Unsafe Operations

As an introduction to this section, to borrow from the official docs,
“one should try to minimize the amount of unsafe code in a code base.” With that
in mind, let’s get started! Unsafe blocks in Rust are used to bypass protections
put in place by the compiler; specifically, there are four primary things that
unsafe blocks are used for:

  • dereferencing raw pointers
  • calling a function over FFI (but this is covered in a previous
    chapter     of the book)
  • calling functions which are unsafe
  • inline assembly

Raw Pointers

Raw pointers * and references &T function similarly, but references are
always safe because they are guaranteed to point to valid data due to the
borrow checker.
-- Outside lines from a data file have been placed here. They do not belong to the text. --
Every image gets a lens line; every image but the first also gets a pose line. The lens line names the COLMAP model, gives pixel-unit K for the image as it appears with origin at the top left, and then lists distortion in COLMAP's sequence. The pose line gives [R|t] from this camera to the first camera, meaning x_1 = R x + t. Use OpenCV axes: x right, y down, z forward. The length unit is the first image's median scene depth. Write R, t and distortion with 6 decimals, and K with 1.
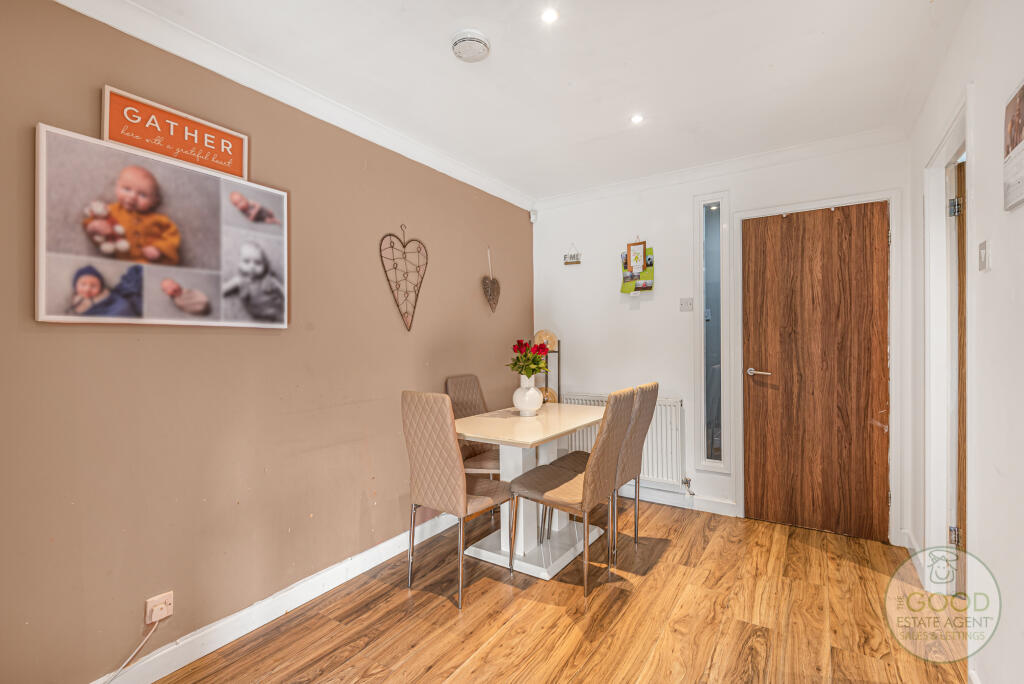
lens RADIAL K [[464.6, 0, 513.7], [0, 464.6, 345.9], [0, 0, 1]] dist [0.000541, -0.000267]
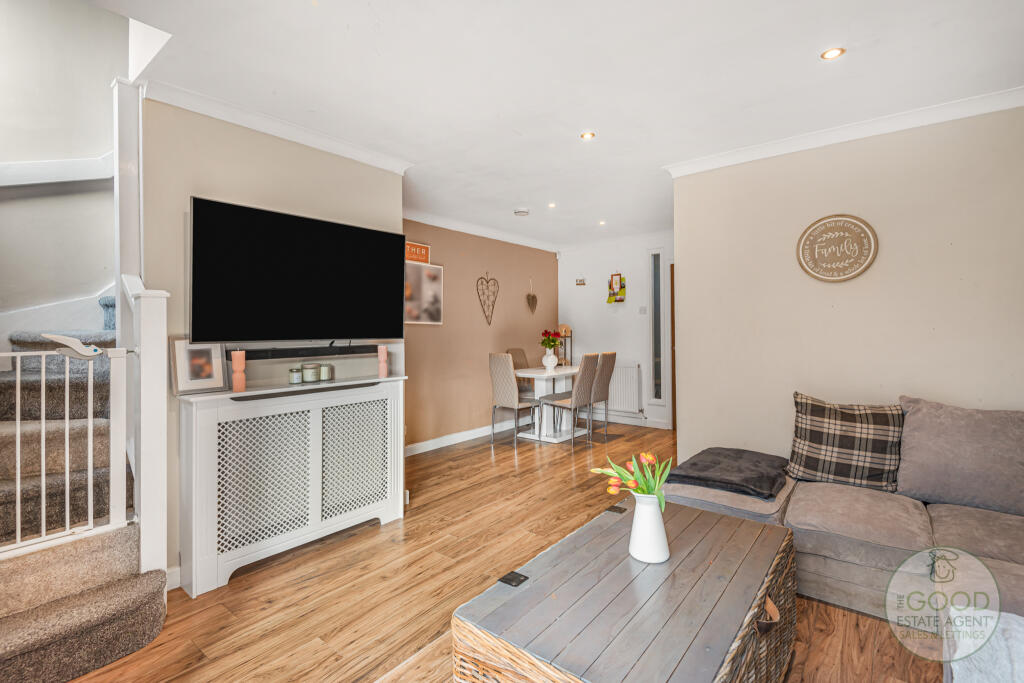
lens RADIAL K [[473.0, 0, 515.6], [0, 473.0, 330.9], [0, 0, 1]] dist [0.000585, -0.000584]
pose [[0.995004, 0.004945, -0.099709, 0.092187], [-0.006006, 0.999928, -0.010341, 0.013011], [0.099651, 0.010888, 0.994963, -1.063855]]
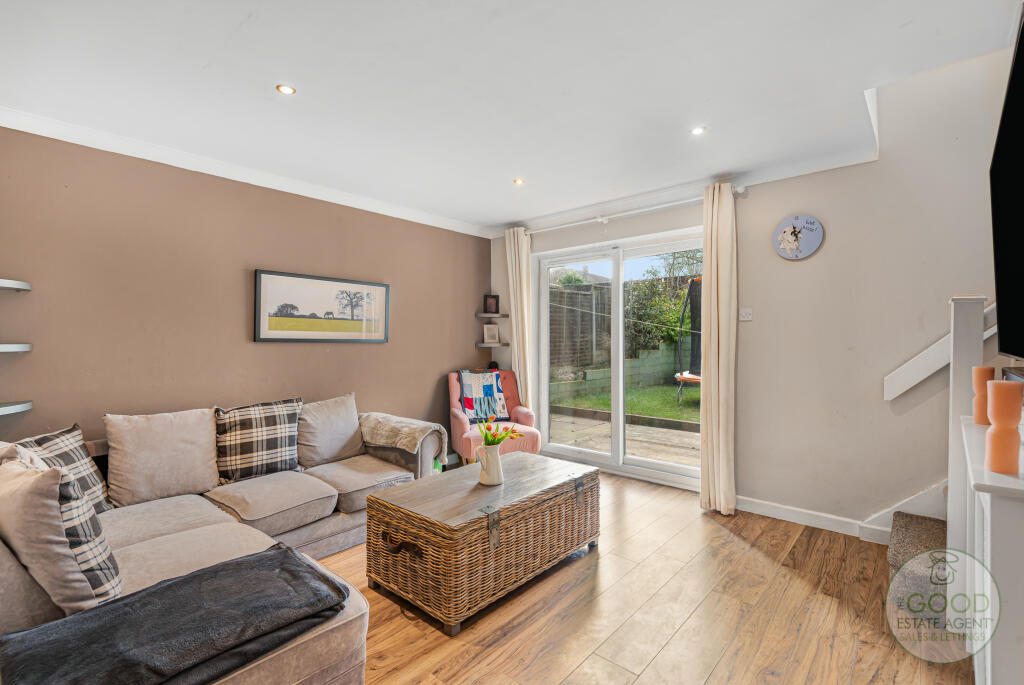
lens RADIAL K [[473.0, 0, 515.6], [0, 473.0, 331.9], [0, 0, 1]] dist [0.000585, -0.000584]
pose [[-0.987851, 0.002701, 0.155379, 0.004528], [0.002772, 0.999996, 0.000240, -0.003215], [-0.155378, 0.000667, -0.987855, 0.544881]]
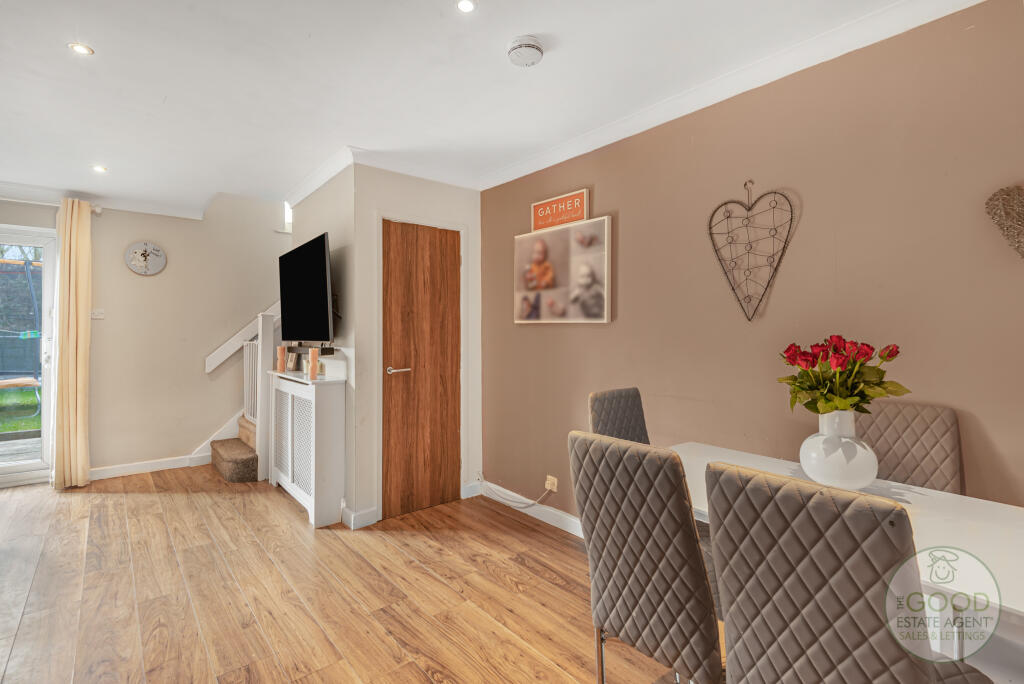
lens RADIAL K [[473.0, 0, 515.6], [0, 473.0, 331.4], [0, 0, 1]] dist [0.000585, -0.000584]
pose [[-0.291612, 0.004372, -0.956527, 0.649609], [-0.009853, 0.999923, 0.007575, -0.017940], [0.956486, 0.011634, -0.291546, 0.912895]]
Dereferencing a raw pointer can only be done through an unsafe
block.

  1. fn main() {
  2.     let raw_p: *const u32 = &10;
  4.     unsafe {
  5.         assert!(*raw_p == 10);
  6.     }
  7. }

Calling Unsafe Functions

Some functions can be declared as unsafe, meaning it is the programmer’s
responsibility to ensure correctness instead of the compiler’s. One example
of this is std::slice::from_raw_parts which will create a slice given a
pointer to the first element and a length.

  1. use std::slice;
  3. fn main() {
  4.     let some_vector = vec![1, 2, 3, 4];
  6.     let pointer = some_vector.as_ptr();
  7.     let length = some_vector.len();
  9.     unsafe {
  10.         let my_slice: &[u32] = slice::from_raw_parts(pointer, length);
  12.         assert_eq!(some_vector.as_slice(), my_slice);
  13.     }
  14. }

For slice::from_raw_parts, one of the assumptions which must be upheld is
that the pointer passed in points to valid memory and that the memory pointed to
is of the correct type. If these invariants aren’t upheld then the program’s
behaviour is undefined and there is no knowing what will happen.